With so much public and private capital chasing commercial real estate investment opportunities in the primary markets, is this the right time to focus attention on the secondary markets? Yes, according to Sam Chandan, Ph.D., president and chief economist of Chandan Economics. But in a Development ‘13 session titled “Performance and Timing of Secondary Market Investment Activity,” he presented numerous warnings about assuming too much about the risks and rewards of doing so.
Chandan advised that the time to buy in secondary markets is not early in the cycle, because these markets experience a lagging recovery. Rather, the time to buy is late in the recovery, when secondary markets offer higher returns than primary markets.
Despite the hunt for yield, there has not been a mass migration of investors from primary to secondary markets. Chandan noted that primary and secondary markets have experienced a bifurcated recovery, with flows of capital lighter and price improvements slower in secondary markets.
He offered a half dozen reasons why investors should pause before jumping into secondary markets:
1) Secondary risk-return trade-off is not always efficient.

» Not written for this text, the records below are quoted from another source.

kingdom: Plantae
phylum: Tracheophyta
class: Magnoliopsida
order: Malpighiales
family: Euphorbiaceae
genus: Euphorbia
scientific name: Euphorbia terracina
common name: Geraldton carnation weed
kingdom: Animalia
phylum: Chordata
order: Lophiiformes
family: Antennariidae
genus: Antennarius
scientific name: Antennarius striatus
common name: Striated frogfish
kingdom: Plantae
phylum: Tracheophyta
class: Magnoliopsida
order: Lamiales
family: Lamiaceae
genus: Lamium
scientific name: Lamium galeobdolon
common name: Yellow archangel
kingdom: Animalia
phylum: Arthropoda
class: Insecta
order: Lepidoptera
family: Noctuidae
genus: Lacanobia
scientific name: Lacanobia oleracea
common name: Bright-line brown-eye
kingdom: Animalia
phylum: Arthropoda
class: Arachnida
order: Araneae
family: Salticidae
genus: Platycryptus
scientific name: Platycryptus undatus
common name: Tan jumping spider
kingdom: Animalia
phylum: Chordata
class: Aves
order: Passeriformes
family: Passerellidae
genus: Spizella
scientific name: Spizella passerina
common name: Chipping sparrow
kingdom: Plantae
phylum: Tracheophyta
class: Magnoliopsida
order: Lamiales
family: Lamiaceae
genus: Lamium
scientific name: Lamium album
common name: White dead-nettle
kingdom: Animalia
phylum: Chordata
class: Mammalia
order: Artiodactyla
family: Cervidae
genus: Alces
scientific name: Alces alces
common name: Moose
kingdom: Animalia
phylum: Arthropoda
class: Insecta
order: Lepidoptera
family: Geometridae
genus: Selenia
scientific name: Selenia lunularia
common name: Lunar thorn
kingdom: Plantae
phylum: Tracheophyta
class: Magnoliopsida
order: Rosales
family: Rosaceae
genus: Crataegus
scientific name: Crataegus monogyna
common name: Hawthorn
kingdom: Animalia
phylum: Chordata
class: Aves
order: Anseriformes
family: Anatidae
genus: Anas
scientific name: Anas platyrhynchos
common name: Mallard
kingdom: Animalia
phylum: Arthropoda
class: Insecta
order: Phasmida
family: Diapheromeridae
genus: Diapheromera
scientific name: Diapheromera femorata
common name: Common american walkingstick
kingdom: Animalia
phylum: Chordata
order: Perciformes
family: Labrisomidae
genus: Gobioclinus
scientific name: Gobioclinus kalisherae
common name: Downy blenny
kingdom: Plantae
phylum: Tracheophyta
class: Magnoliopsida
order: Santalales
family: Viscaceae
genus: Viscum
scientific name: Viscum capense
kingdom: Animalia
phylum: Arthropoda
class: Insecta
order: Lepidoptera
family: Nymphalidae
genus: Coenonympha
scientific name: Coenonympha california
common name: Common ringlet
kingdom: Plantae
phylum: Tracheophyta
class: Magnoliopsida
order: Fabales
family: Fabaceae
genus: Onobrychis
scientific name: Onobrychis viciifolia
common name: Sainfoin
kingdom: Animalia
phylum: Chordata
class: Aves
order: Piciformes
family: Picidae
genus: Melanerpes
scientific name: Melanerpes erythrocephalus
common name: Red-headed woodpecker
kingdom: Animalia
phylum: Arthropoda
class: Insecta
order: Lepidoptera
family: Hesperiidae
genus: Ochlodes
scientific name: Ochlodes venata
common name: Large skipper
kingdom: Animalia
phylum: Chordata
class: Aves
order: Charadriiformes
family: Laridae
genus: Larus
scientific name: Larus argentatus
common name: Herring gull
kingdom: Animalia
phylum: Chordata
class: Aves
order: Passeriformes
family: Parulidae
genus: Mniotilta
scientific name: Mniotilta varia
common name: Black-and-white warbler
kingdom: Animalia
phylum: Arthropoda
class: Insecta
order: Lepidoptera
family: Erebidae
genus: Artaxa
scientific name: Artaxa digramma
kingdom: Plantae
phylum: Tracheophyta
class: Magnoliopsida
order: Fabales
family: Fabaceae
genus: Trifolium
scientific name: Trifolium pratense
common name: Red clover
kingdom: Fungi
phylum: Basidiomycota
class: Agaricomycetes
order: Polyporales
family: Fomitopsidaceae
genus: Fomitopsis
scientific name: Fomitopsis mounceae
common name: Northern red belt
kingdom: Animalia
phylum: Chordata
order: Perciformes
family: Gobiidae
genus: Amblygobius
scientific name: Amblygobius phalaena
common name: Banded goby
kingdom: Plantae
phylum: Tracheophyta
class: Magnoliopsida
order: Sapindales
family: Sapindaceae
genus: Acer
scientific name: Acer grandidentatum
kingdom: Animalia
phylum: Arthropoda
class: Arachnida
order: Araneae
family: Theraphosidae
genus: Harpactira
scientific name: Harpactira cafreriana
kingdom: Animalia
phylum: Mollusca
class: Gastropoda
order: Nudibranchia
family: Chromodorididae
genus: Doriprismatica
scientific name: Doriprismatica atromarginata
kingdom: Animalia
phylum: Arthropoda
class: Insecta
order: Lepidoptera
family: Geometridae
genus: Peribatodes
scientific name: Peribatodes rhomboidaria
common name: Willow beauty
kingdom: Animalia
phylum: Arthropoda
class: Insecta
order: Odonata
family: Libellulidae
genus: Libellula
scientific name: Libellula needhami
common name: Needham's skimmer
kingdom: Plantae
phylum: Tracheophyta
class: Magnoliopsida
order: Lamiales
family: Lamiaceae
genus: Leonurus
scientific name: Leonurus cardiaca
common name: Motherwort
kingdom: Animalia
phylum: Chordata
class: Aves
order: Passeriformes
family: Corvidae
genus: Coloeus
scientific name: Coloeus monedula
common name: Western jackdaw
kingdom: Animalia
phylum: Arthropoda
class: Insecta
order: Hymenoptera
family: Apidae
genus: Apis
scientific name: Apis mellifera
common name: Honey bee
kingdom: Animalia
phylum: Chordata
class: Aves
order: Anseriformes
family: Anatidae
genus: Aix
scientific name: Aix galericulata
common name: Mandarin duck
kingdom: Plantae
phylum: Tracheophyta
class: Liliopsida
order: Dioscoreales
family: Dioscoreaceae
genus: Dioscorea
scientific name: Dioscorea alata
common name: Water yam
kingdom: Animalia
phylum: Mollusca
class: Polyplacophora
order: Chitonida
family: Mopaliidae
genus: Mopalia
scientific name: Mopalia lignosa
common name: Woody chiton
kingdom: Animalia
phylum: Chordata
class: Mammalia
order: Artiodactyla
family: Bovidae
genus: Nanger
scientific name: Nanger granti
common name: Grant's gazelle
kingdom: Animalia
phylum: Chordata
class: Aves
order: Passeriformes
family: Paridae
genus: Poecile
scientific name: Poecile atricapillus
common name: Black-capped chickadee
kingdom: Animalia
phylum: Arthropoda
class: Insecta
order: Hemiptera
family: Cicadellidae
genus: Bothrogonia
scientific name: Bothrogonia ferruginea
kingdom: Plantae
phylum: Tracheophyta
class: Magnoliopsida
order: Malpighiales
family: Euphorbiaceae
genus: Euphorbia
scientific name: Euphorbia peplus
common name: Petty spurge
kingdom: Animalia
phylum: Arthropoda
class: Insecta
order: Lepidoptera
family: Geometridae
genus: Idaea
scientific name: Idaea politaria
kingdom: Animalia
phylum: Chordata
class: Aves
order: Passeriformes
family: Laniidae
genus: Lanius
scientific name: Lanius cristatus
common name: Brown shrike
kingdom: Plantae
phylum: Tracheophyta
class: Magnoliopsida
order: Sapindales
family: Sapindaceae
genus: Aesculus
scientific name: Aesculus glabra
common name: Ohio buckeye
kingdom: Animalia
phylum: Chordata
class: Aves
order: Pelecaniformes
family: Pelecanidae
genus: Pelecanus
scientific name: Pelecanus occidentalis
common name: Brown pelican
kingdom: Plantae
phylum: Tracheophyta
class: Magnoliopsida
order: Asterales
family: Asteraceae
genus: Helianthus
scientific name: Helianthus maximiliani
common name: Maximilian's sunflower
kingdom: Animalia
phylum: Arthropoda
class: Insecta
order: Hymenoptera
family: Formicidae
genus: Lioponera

On average, the greater risk is not offset by greater reward.
2) Secondary markets have fewer investors, lenders and trades during downturns, even after adjusting for market scale.
3) Recovery in secondary markets lags recovery in primary markets, resulting in a shorter window for investment opportunity.
4) Later recoveries and sharper con-tractions in secondary markets mean that timing plays a bigger role in calculating returns.
5) Without a liquidity premium, secondary market value trends are more dependent on property fundamentals during periods of risk aversion.
6) Industry concentrations drive bigger boom/bust cycles in prominent secondary markets.
Sam Chandan cautions Development ‘13 meeting attendees about the risks and rewards of investing in secondary markets.
Secondary markets have a distinct investor profile: smaller, private investors; relatively smaller assets; and lower leverage but higher prevalence of financing. “In secondary markets, there are borrowers who can’t get financing in the $5 to $10 million range,” Chandan noted.
“Some disadvantages are immutable,” he added. In secondary markets, fewer assets imply fewer trades, which means slower price discovery and a less efficient marketplace. The bid-ask spread closes more slowly. Smaller transactions are less attractive for institutional and cross-border investors and deterrents to investors are also deterrents to lenders.
Chandan’s presentation was based on his NAIOP Research Foundation report, “Performance and Timing of Secondary Market Investments.”